Ich versuche, ihn ebenfalls nicht aus den Augen zu lassen, um keine Schwäche zu zeigen.

,,Ich wollte dir nur noch einmal vor Augen halten, dass du gescheitert bist. Denn mit deinen Taten hast du Liam, Emma und mich nicht auseinander, sondern nur noch näher zusammen gebracht", werfe ich ihm jetzt an den Kopf und weiß, dass es der Wahrheit entspricht. Dass seine Taten unsere Freundschaft nur gestärkt haben und mir klar gemacht haben, dass ich immer noch eine Familie habe. Nämlich die Menschen, die ich mehr als alles andere auf dieser Welt liebe.

,,Ist das alles, was du mir sagen willst?", fragt Luke mich jetzt gereizt und ich schüttle kaum merkbar den Kopf.

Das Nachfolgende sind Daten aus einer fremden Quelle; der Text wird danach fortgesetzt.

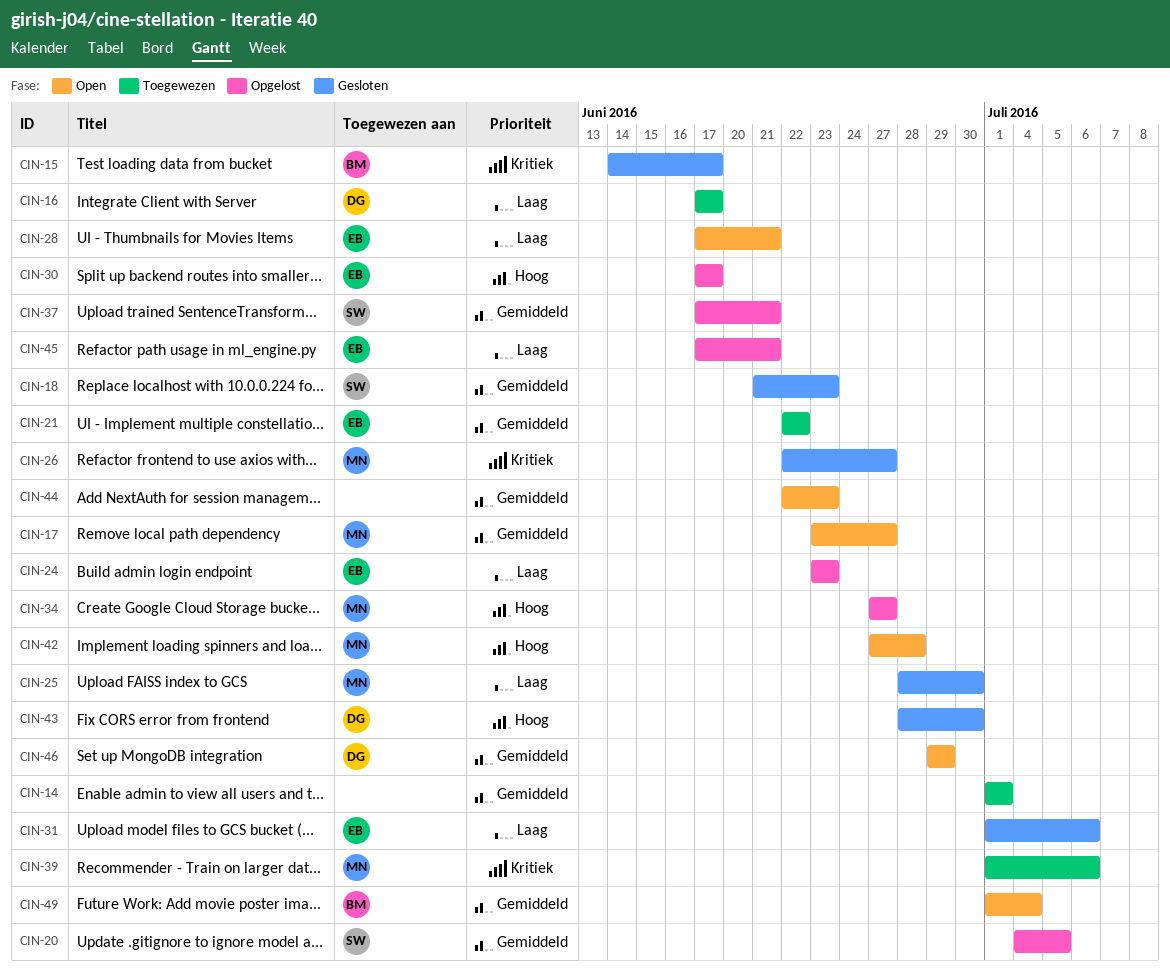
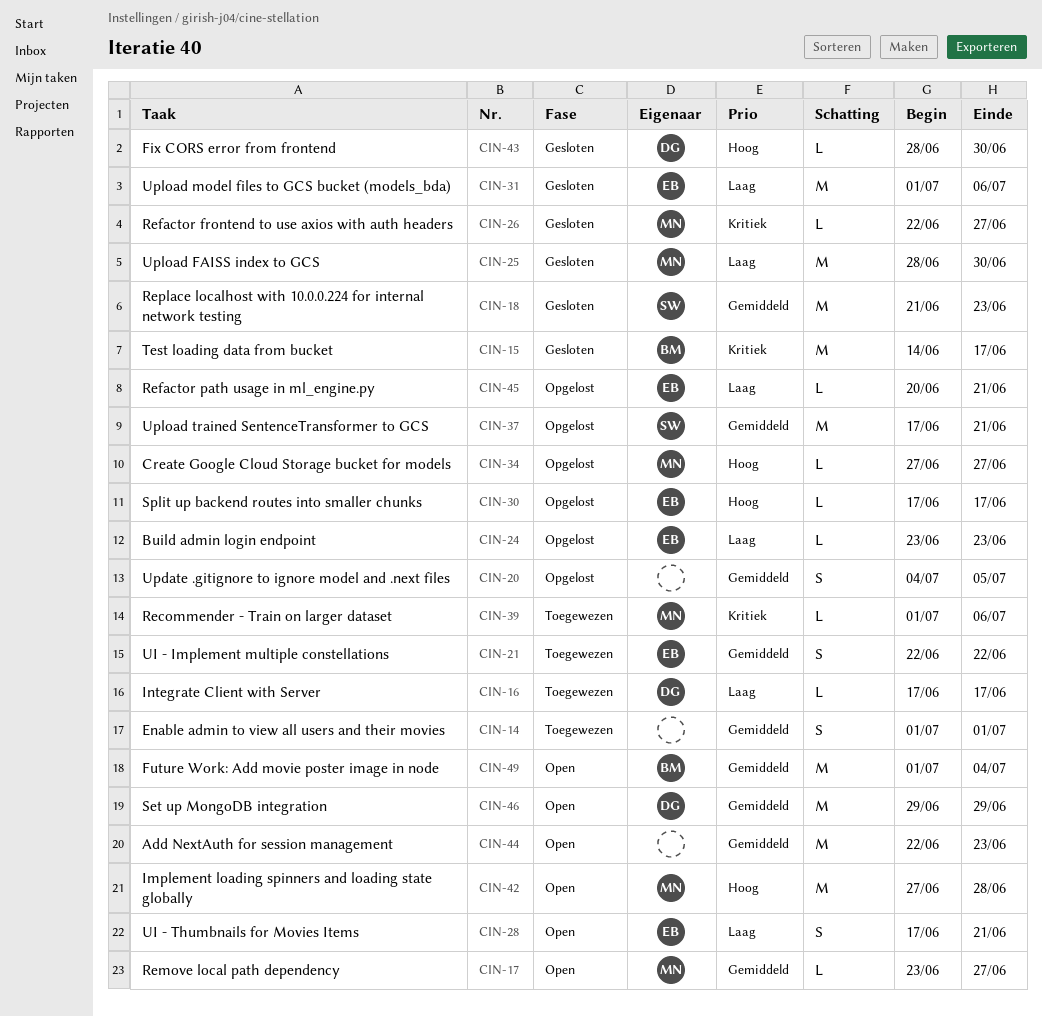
CIN-20, owner: SW -> none
CIN-45, start: Jun 17 -> Jun 20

,,Nein", kläre ich ihn auf und sehe ihn nun wieder direkt in die Augen. ,,Ich bin auch hier, weil ich mich zumindest für eine Sache bei dir entschuldigen muss. Nämlich dafür, dass ich dich vor einigen Jahren im Stich gelassen habe. Ich hätte weiterhin für dich da sein und dir ein guter Bruder sein müssen. Es tut mir leid, dass ich dir das Gefühl gegeben habe, für mich nicht mehr von Bedeutung zu sein, doch du bist mir immer wichtig gewesen. Ich habe dich geliebt und hätte mir ohne zu zögern eine Kugel für dich eingefangen. Wenn du einfach nur mit mir darüber gesprochen und dich nicht von mir abgewendet hättest, hätte alles wieder früher werden können. Doch mit deinen Taten hast du genau das erreichst, was du zu glauben dachtest. Du hast erreichst, dass ich dich abgrundtief gehasst habe und du mir inzwischen absolut gleichgültig geworden bist. Daher herzlichen Glückwunsch mein Bruder. Du wirst mich nie wieder sehen. Denn für mich bist du gestorben."

Mit diesen Worten lege ich einfach auf, ohne eine Antwort von ihm abzuwarten und stehe auf. Wende mich von ihm ab, um ihn nie wieder ansehen zu müssen.

Ich verlasse daher mit eiligen Schritten den Raum und schließlich das Gefängnis, in dem mein Bruder des Rest seines Lebens verbringen wird.

In meinem Wagen stelle ich jedoch erleichtert fest, dass durch dieses Gespräch eine große Last von mir abgefallen ist und ich nun endlich mit der Vergangenheit abschließen kann.